**Work to be completed**. Copy exactly the last part of the listing below, beginning at the line that contains "vfov_deg: 7.1" and including the final line.

**Dataset records**.
:::::

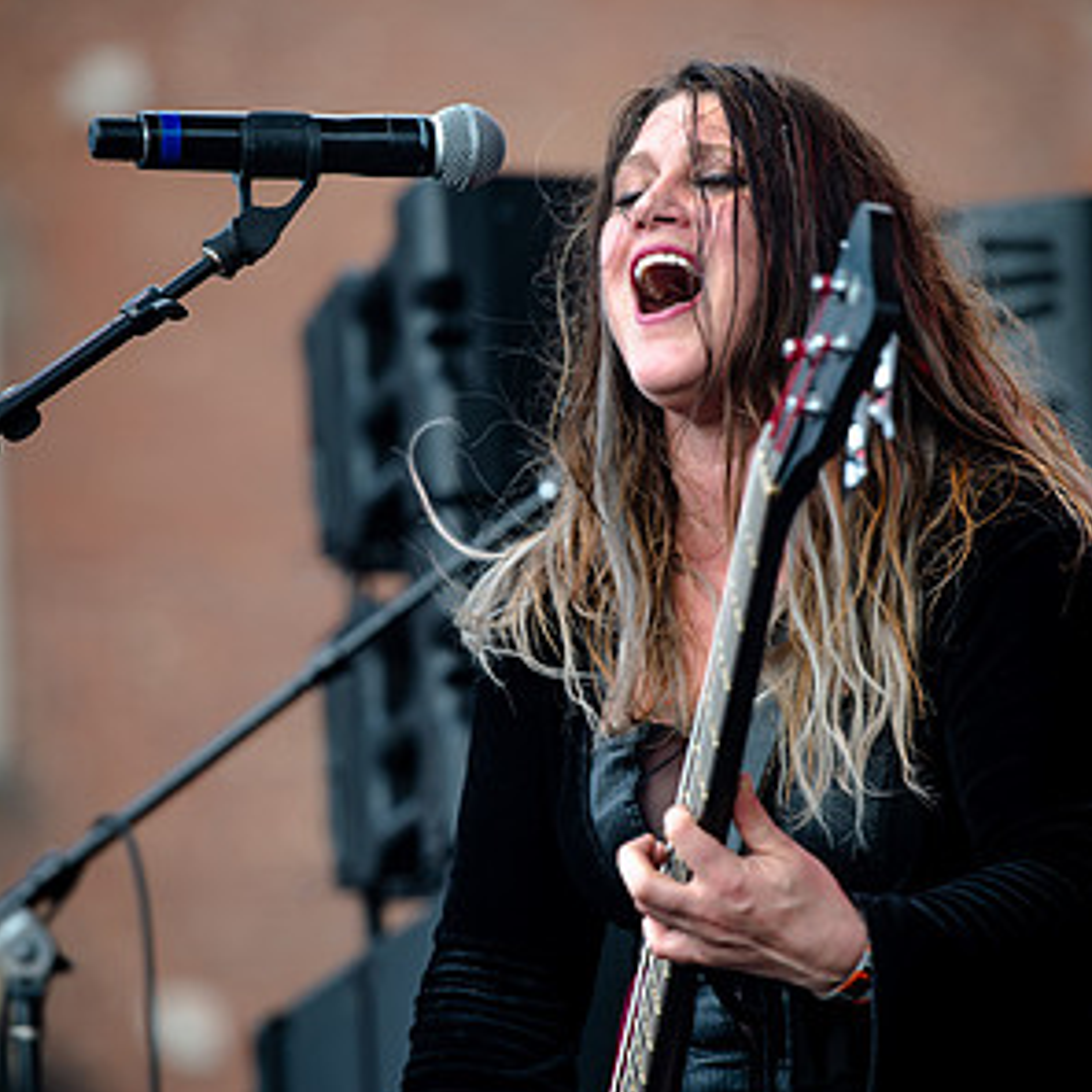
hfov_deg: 7.1
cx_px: 548
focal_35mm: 245
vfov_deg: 7.1
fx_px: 8744
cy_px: 557
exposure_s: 1/640
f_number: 4
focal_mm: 190
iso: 200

:::::

**Your solution**.
vfov_deg: 7.1
fx_px: 8744
cy_px: 557
exposure_s: 1/640
f_number: 4
focal_mm: 190
iso: 200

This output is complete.